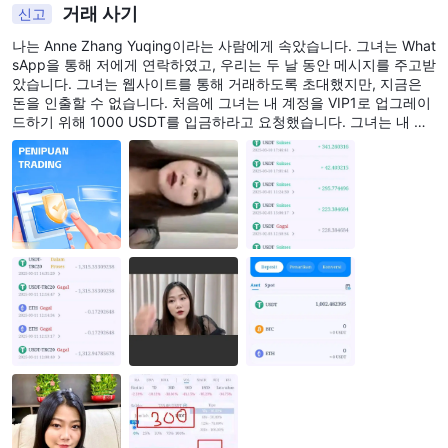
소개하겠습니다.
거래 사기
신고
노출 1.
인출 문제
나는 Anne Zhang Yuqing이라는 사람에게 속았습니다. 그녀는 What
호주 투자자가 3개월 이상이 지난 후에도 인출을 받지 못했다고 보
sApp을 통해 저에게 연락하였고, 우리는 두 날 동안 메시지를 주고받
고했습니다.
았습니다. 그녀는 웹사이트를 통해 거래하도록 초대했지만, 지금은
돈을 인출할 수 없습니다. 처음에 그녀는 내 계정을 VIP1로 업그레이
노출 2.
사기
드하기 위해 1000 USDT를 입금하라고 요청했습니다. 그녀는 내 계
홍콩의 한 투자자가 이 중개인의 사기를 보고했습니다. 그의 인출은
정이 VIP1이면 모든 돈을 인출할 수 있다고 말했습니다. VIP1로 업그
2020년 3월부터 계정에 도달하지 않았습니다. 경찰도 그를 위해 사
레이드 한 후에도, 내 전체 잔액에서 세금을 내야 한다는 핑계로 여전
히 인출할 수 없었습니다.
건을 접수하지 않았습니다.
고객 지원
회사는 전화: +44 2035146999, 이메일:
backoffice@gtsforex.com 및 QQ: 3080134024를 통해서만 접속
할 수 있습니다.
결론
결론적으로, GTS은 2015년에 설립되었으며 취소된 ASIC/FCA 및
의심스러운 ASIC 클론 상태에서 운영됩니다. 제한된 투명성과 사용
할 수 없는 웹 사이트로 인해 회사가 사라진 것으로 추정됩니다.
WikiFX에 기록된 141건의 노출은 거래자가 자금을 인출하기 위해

━━━━━━━━━━━━━━━━━━━━

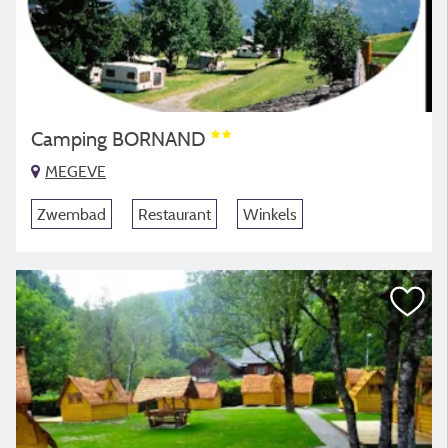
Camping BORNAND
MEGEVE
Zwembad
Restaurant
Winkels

━━━━━━━━━━━━━━━━━━━━

§ ASSIGNMENT
All that is wanted is the stretch of lines above from the one containing "건을 접수하지 않았습니다." through the one containing "WikiFX에 기록된 141건의 노출은 거래자가 자금을 인출하기 위해", duplicated exactly.

§ ANSWER TO THIS PROBLEM
건을 접수하지 않았습니다.
고객 지원
회사는 전화: +44 2035146999, 이메일:
backoffice@gtsforex.com 및 QQ: 3080134024를 통해서만 접속
할 수 있습니다.
결론
결론적으로, GTS은 2015년에 설립되었으며 취소된 ASIC/FCA 및
의심스러운 ASIC 클론 상태에서 운영됩니다. 제한된 투명성과 사용
할 수 없는 웹 사이트로 인해 회사가 사라진 것으로 추정됩니다.
WikiFX에 기록된 141건의 노출은 거래자가 자금을 인출하기 위해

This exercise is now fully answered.